Des Dogon, nous connaissons plus de soixante-dix types de masques anthropomorphes et zoomorphes en bois ou en matières végétales. Fabriqués par les membres de la société awa, ils sont exhibés à l’occasion de l’hommage rendu aux morts (dama) ainsi que pendant les rites bagabundo exécutés à l’aide de quelques masques en préliminaire aux funérailles.

Les masques kanaga, qui représentent un oiseau (kommolo tebu), sont parmi les plus répandus. Ils doivent soit disant leur origine à un chasseur légendaire qui, après avoir tué un oiseau de ce genre, prit modèle sur ce dernier pour confectionner le premier masque kanaga.
Ce type de masque se caractérise par une superstructure en forme de double croix dont les traverses portent de petites planches dirigées vers le haut ou vers le bas. Le montant central peut être surmonté de formes abstraites, de touffes de fibres rouges, de figures zoomorphes ou encore, comme ici, de figures anthropomorphes. Les figurines finissant par être endommagées en raison de la fréquence de l’utilisation des masques, il est rare de trouver dans une collection des exemplaires en parfait état. Les couleurs de la superstructure - intersections quadrangulaires noires sur fond blanc - s’inspirent de celles de l’oiseau kommolo tebu. A aussi soigneusement été peinte la partie en forme de casque, dans laquelle a été sculpté un visage rectangulaire doté de grandes fosses oculaires et coupé en deux dans le sens de la hauteur par une fine cloison nasale toute droite.
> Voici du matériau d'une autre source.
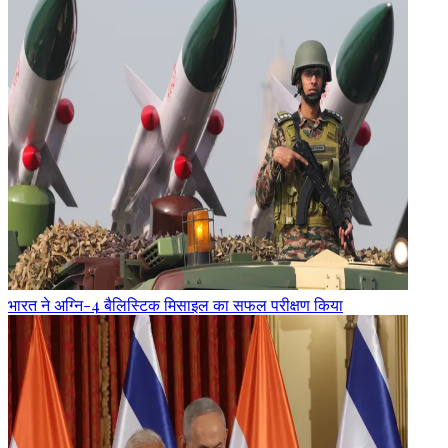
भारत ने अग्नि-4 बैलिस्टिक मिसाइल का सफल परीक्षण किया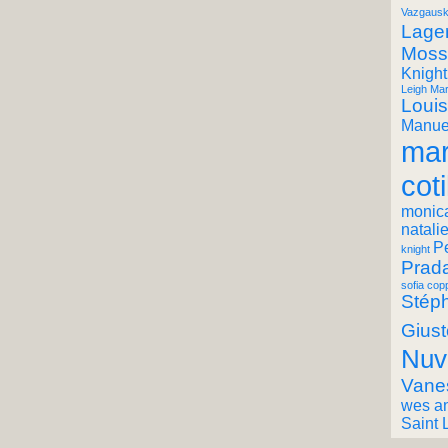
Vazgausk
Lager
Moss
Knight
Leigh Mar
Louis
Manuel
mar
coti
monic
natali
P
knight
Prad
sofia cop
Stéph
Giust
Nuv
Vane
wes a
Saint 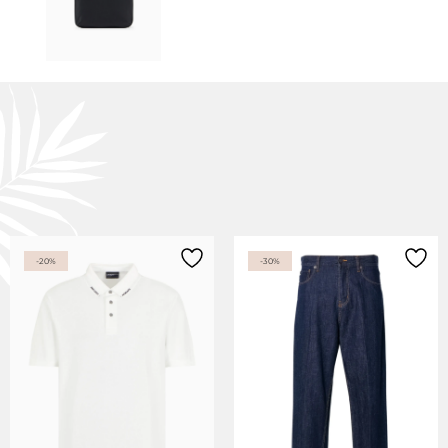
-20%
-30%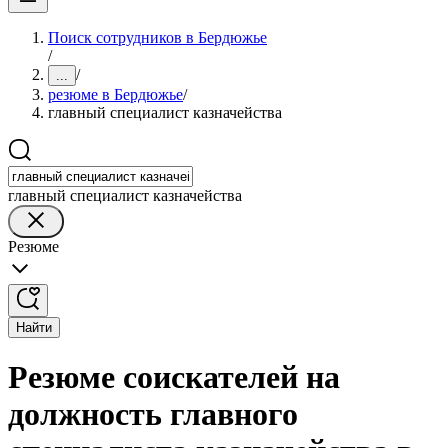
Поиск сотрудников в Бердюжье
/
/
...
резюме в Бердюжье
/
главный специалист казначейства
главный специалист казначейства
Резюме
Найти
Резюме соискателей на
должность главного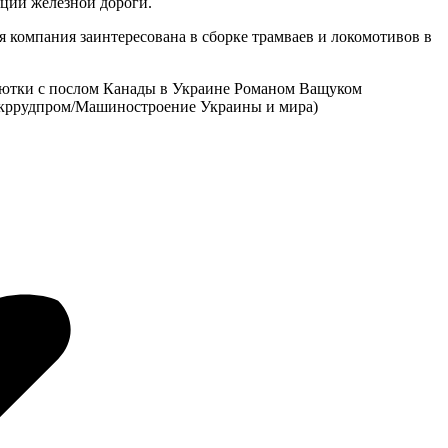
ации железной дороги.
я компания заинтересована в сборке трамваев и локомотивов в
Синютки с послом Канады в Украине Романом Ващуком
(Укррудпром/Машиностроение Украины и мира)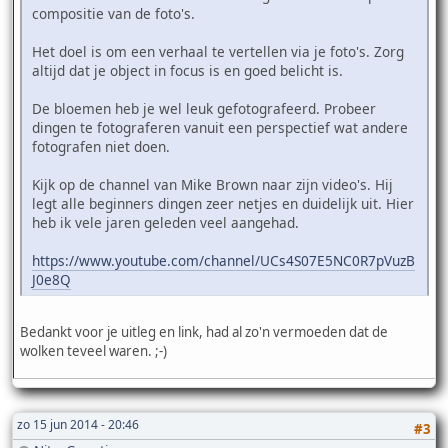
compositie van de foto's.
Het doel is om een verhaal te vertellen via je foto's. Zorg
altijd dat je object in focus is en goed belicht is.
De bloemen heb je wel leuk gefotografeerd. Probeer
dingen te fotograferen vanuit een perspectief wat andere
fotografen niet doen.
Kijk op de channel van Mike Brown naar zijn video's. Hij
legt alle beginners dingen zeer netjes en duidelijk uit. Hier
heb ik vele jaren geleden veel aangehad.
https://www.youtube.com/channel/UCs4S07E5NC0R7pVuzB
J0e8Q
Bedankt voor je uitleg en link, had al zo'n vermoeden dat de
wolken teveel waren. ;-)
zo 15 jun 2014 - 20:46
#3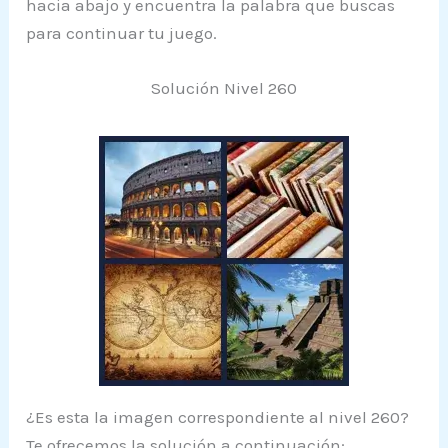
hacia abajo y encuentra la palabra que buscas
para continuar tu juego.
Solución Nivel 260
¿Es esta la imagen correspondiente al nivel 260?
Te ofrecemos la solución a continuación: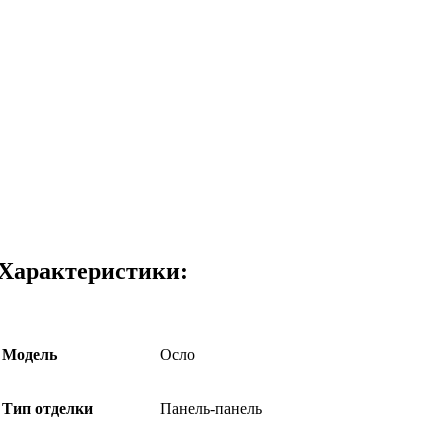
Характеристики:
Модель
Осло
Тип отделки
Панель-панель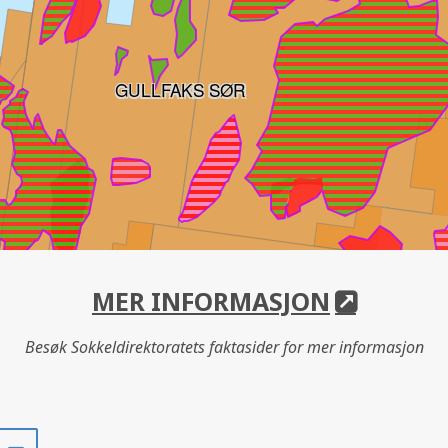
GULLFAKS SØR
MER INFORMASJON
V
Besøk Sokkeldirektoratets faktasider for mer informasjon
Del
Del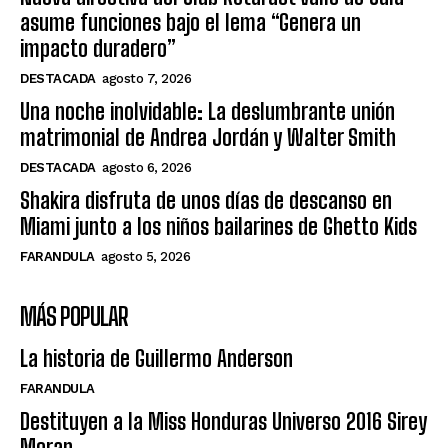
asume funciones bajo el lema “Genera un
impacto duradero”
DESTACADA
agosto 7, 2026
Una noche inolvidable: La deslumbrante unión
matrimonial de Andrea Jordán y Walter Smith
DESTACADA
agosto 6, 2026
Shakira disfruta de unos días de descanso en
Miami junto a los niños bailarines de Ghetto Kids
FARANDULA
agosto 5, 2026
MÁS POPULAR
La historia de Guillermo Anderson
FARANDULA
Destituyen a la Miss Honduras Universo 2016 Sirey
Moran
Les danses exécutées avec les masques kanaga, toujours exhibés en assez grand nombre, sont les plus spectaculaires. Elles figurent du reste, aujourd’hui, au nombre des attractions proposées aux touristes. Dès les années trente, Marcel Griaule avait pris note de diverses séries de pas de danse s’effectuant sur sept rythmes différents. À vrai dire, une seule de ces danses est réservée aux porteurs de masques kanaga. Selon Germaine Dieterlen, les mouvements des danseurs sont censés rappeler les gestes du dieu créateur amma au moment de la création du monde.